When you have a life insurance policy, you need to make your regular payments, either monthly or annually. If you don’t, you might lose your coverage, and all the premium payments you made with it.
In general, you’ll receive notice either by mail, phone, or email a payment didn’t happen. Your insurance broker or agent may personally reach out to you to ensure the message is getting to you.
But, missing a premium payment may or may not be a problem depending on the type of life insurance you have.
Life insurance corporation (LIC) premium payment offers
With term life insurance, each premium matters because you don’t build any savings from which your life insurance company could pull to make payments. If you pay annually by cheque, you’ll receive a bill each year. To make things easier, you may prefer monthly withdrawals from your bank account, although it costs more. If you miss a premium, you’ll be notified.
You, or your provider, can cancel a term life insurance policy at any time, but you’ll no longer have coverage, nor do they return your premiums.
If your whole life policy has savings inside, an automatic premium loan may be made. Your coverage continues as long as your policy can support the loans and loan interest. When that’s no longer possible, you’ll be notified.
Because the policy’s savings can build up, you may be entitled to a cash surrender value if you cancel, so yes, you can cash out whole life insurance. If the policy has only been in place for a few years and no savings have built up within it, you may have to pay fees and not get any money back. Read the terms of your LIC cash back policy.
Universal life works like a bank account. Each month, premiums and investment returns get deposited, while insurance charges and administration charges are deducted. Suppose you pay more than the minimum premium, and your investments grow. In that case, you have a cushion that allows you to skip premiums without penalty. Once the savings are exhausted, you’ll be notified. Understand what happens if your LIC lapses and if you receive a policy refund.
Life insurance grace periods
Most life insurance companies offer a grace period. The grace is a specific time after the premium is due, allowing you to make a premium payment without the coverage expiring. The grace period varies by the life insurance company and your chosen policy type, but it may be as little as 24 hours to as long as 30 days.
Due to the pandemic, and the ensuing financial difficulties, many insurers extended their grace periods from 90 days. However, paying after the due date may result in additional fees. If you have missed a payment, call immediately or use an online portal to keep it going.
If you were to pass away during the grace period, your beneficiary would still likely receive the benefit, less the premiums owed.
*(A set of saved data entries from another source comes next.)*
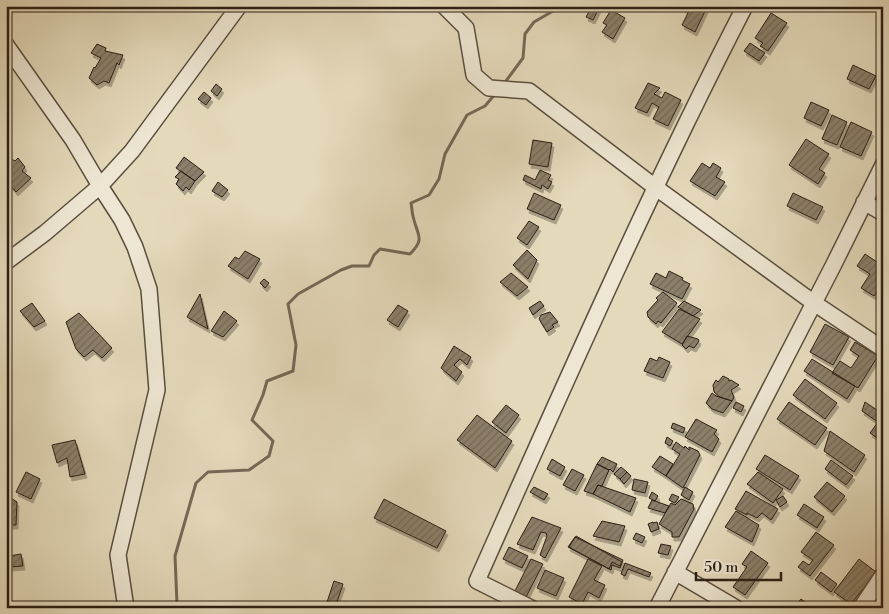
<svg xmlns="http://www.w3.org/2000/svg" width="889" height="614" viewBox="0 0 889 614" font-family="'Libre Bodoni',serif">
<defs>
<pattern id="building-hatch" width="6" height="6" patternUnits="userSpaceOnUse" patternTransform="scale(1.25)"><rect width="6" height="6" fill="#8c806b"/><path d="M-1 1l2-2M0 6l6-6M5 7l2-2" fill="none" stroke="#736857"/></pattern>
<filter id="shadow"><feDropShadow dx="2" dy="4" stdDeviation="0" flood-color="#0004"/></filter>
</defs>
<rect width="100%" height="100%" fill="#e4d9ba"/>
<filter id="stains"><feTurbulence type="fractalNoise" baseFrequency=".004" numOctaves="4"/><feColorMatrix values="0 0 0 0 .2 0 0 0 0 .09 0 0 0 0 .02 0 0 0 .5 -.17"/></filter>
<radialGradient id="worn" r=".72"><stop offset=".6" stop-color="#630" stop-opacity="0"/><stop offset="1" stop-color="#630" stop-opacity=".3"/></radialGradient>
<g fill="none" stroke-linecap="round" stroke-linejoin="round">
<path stroke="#756957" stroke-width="3" d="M503 85 523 58 525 34 534 22 553 11 555 6
M180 608 177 604 175 556 196 483 208 472 249 470 269 456 273 441 252 420 263 395 267 381 293 371 296 345 288 304 298 294 341 270 352 266H369L374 255 380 249 410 254C425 239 418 236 414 220 412 214 412 208 411 203L429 195 439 179 445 154 467 115 485 106 496 93"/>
</g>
<path fill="url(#building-hatch)" stroke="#2c1f16" filter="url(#shadow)" d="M592 6H600L593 20 586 17Z
M683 6H701L706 9 695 32 682 25 689 11 682 8Z
M611 10 625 18 613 39 602 32 607 25 603 23Z
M771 13 787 23 768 51 760 46 763 43 755 38Z
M750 43 765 53 759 61 744 51Z
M97 44 106 48 105 51 123 55 119 65 117 63 109 83 104 81 97 85 89 78 94 67 95 68 101 58 91 53Z
M853 65 876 76 869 89 847 79Z
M648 83 660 88 654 94 662 98 665 92 681 100 668 126 653 119 659 107 652 103 647 113 635 108Z
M216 84 222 89 217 96 211 91Z
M204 92 211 98 206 105 198 99Z
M811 102 829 110 821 126 804 118Z
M832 115 847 122 837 145 822 139Z
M851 122 872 132 861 156 840 147Z
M806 139 829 154 819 169 825 173 818 184 789 165Z
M533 140 552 143 548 167 529 164Z
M184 157 204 172 195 181 176 168Z
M10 158 15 161 18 158 25 167 22 171 31 178 16 192 6 180V162L8 163Z
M702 163 710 168 713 163 721 168 716 177 725 182 715 196 690 181Z
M540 170 551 175 548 180 552 182 548 189 542 185 541 189 523 180 525 175 535 180Z
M181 171 195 181 189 190 186 187 183 191 176 184 179 179 175 177Z
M218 182 228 190 222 197 212 191Z
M534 193 561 205 554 220 527 209Z
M793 193 823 207 816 220 787 206Z
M529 221 539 227 527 245 517 238Z
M527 250 537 260 528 279 513 265Z
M245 251 260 259 248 279 228 266 235 257 239 259Z
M865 254 883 266V283L874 296 861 288 870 274 857 266Z
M669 271 683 278 682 280 690 284 682 299 650 284 656 273 666 278Z
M511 273 528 287 517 296 500 282Z
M264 279 269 283 265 288 260 283Z
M663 292 677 303 661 323 658 321 656 324 648 317 647 312 658 300 656 298Z
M200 294 208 329 187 317Z
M540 301 544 306 533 315 529 308Z
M684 301 701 310 693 316 678 307Z
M32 303 45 321 34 327 20 311Z
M398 305 408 311 398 327 387 320Z
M679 309 700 319 682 344 662 332Z
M224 311 237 321 223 337 211 331Z
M550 312 558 322 552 325 554 327 547 332 539 319 541 315Z
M79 313 112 348 102 358 93 350 84 357 76 349 66 322Z
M825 324 849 337 833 365 810 352Z
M687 336 698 339 699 341 694 348 689 346 686 349 682 345Z
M855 342 878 356 858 388 832 373 840 361 851 368 859 356 850 350Z
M454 346 471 357 467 365 460 359 454 365 462 372 456 381 441 368Z
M659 357 670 362 663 378 644 371 650 358 657 361Z
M812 359 855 386 847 399 804 371Z
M723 376 729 379V381L731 380 739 385 731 390 734 397 732 401 720 397 714 392 713 385 716 380 718 382Z
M805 379 837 403 825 419 793 395Z
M712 393 716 396 732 401 723 413 712 409 706 403Z
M736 402 744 406 741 412 733 408Z
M789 402 827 428 815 445 777 419Z
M865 402 883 414V442L870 433 878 422 862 411Z
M506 405 519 415 506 433 492 422Z
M477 415 512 441 495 468 457 440Z
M696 419 717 430 714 434 719 439 712 452 685 437Z
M673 423 685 428 683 433 671 428Z
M830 431 865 455 854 472 824 451Z
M667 437 673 441 670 446 665 443Z
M75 440 85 474 70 477 67 458 57 463 52 445Z
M676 442 684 448 685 446 689 450V447L698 451 700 455 683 488 666 476 680 454 672 449Z
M765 455 799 476 790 490 756 469Z
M660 456 673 464 666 476 652 467Z
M602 457 617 464 613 472 610 469 609 470 597 464Z
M552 459 565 467 560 476 547 469Z
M831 460 853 476 846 485 825 469Z
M597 464 609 470 602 486 598 485 593 494 584 491Z
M621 467 627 472 620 479 614 474Z
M572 469 584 475 575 491 563 485Z
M26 472 40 479 31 499 16 492Z
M627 472 631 476 624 484 620 479Z
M758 472 783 489 773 503 747 484Z
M634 479 648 482 645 493 632 490Z
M827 482 845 496 832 512 814 497Z
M598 485 636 498 630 512 593 494Z
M534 487 548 494 544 500 530 492Z
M685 487 693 492 689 500 681 495Z
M746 491 778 509 771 520 762 513 757 518 747 513V515L735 509Z
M652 492 658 496 655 501 649 498Z
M672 494 679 497 675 503 669 500Z
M783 496 787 502 780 507 776 500Z
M11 498 17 502 16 525H6V504Z
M384 499 446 531 437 548 374 518Z
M681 499 693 504 694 509 679 537H672V532L659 524 671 503 675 505Z
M652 500 669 506 665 513 648 508Z
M804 504 824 517 817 528 797 515Z
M736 511 759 525 752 542 725 527Z
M532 517 561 528 545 558 540 555 547 536 546 533 541 532 533 550 517 544Z
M602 521 625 526 619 542 593 536Z
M653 522V523L657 522 659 529 651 532 648 524Z
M816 532 834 545 810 576 798 567 803 561 809 565 813 560 801 552Z
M636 533 645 537 642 543 633 539Z
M576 536 622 562 620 566 612 562 609 569 569 547Z
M575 537 623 560 620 568 612 565 611 570 568 547Z
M661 544 671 546 668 555 658 553Z
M509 547 528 556 522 568 503 559Z
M751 551 768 563 745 595 733 587 747 567 742 564Z
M21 554 23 566 10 567 9 556Z
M531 559 543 564 526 597 515 591Z
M588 559 602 566 594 580 605 585 599 598 588 592 582 604 569 597Z
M859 559 876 572 851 604 834 592Z
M625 563 651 573 649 577 628 569 625 576 621 574Z
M545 570 564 578 556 596 537 588Z
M821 572 837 584 831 592 815 580Z
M334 581 343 584 335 608H325Z
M801 599 813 608H794Z
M345 602 367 608H343Z"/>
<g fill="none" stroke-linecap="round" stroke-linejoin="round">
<defs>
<path id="minor" d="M444 6 466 28 474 75 489 88 529 91 655 187 814 303 883 349
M6 45 73 140 100 186 132 151 239 6
M864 202 883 213
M6 262 45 233 100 186 122 220 135 247 149 289 157 390 118 555 126 608
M675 572 736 608
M531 608 477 581C563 388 648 194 745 6
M657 608 834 264 883 165
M861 608 883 575"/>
</defs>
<use href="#minor" stroke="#5a4e3f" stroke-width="18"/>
<use href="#minor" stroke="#ede6d2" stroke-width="15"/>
</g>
<rect width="889" height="614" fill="none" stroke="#e4d9ba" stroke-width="25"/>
<rect x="8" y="8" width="874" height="599" fill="none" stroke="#2c1f16" stroke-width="2.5"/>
<rect x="12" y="12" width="864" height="589" fill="none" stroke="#2c1f16"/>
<path d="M696 572v8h85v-8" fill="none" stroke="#2c1f16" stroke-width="2.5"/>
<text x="704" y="572" font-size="15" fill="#2c1f16" stroke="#ede6d2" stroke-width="4" paint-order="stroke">50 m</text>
<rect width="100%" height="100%" filter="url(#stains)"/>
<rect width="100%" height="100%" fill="url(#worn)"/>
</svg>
After the grace period, your policy could be cancelled for non-payment. You can always apply for new coverage, though it’ll likely cost more because you now have a lapse in coverage on record. You’re also older, and with life insurance, that costs more. Alternatively, you can try for reinstatement.
Reinstatement of lapsed life insurance policy
If your life insurance lapses, your coverage’s reinstatement is possible after the grace period ends, usually within a few years. You’re required to pay the missing premiums with interest. You might want to compare the costs of buying new coverage because life insurance is more expensive as you age.
Reinstating a lapsed life insurance policy is similar to applying for new coverage. It begins with a reinstatement application, which includes a questionnaire about your health, mainly that your condition hasn’t changed since your original policy’s approval. Don’t lie. If it has changed and you don’t inform them, they can void your policy due to material misrepresentation.
They might also ask for recent medical records, new bloodwork, and urine samples, and maybe even a medical exam. Know they can deny you coverage, and not reinstate your policy.
Your premiums may rise if your health has decreased, but not because of your age. For reinstatement, your premium age remains the same from the original policy start date. It’s a benefit to you because rates can go up by 6% every year you’re older.
How to prevent a lapse in your life insurance policy
Here are ways to protect yourself from losing your life insurance:
Plan for surprises
The unexpected happens. If your bank account balance drops below zero while you’re on an extended vacation, will you find out in time to prevent bounced cheques or withdrawal requests? If you change banks, have you notified your insurance company? Set up automatic payments and overdraft with your bank account to avoid any problems.
Keep your contact information up-to-date.
Inform your insurance company and insurance advisor. Otherwise, you may not get their reminders. There’s no harm in reaching out to them every year to see what’s new and clarify questions you may have.
Pay more than the minimum premium.
You can keep afloat in your universal life insurance policy. You’ll also get tax-sheltered growth.
You can reduce your premium by dropping any extras from your policy like child riders. Children don’t need life insurance because you’re paying the bills anyway. A rider is good for funeral expenses but may be unnecessary if you can afford it otherwise.
Consider changing your payment options.
Some plans let you pay premiums over a shorter period like 10 or 20 years and get guaranteed life coverage. You don’t have to worry about payments afterwards. Can you switch to a credit card premium payment? If you can pay annually, you could save about 18% on premiums, and it gives you a year to save up to pay.
The bottom line
Communication is key. Don’t hide away, hoping your provider won’t come after you for missing a payment. The truth is, they make a ton of money from premium lapses, so they’re happy to cancel.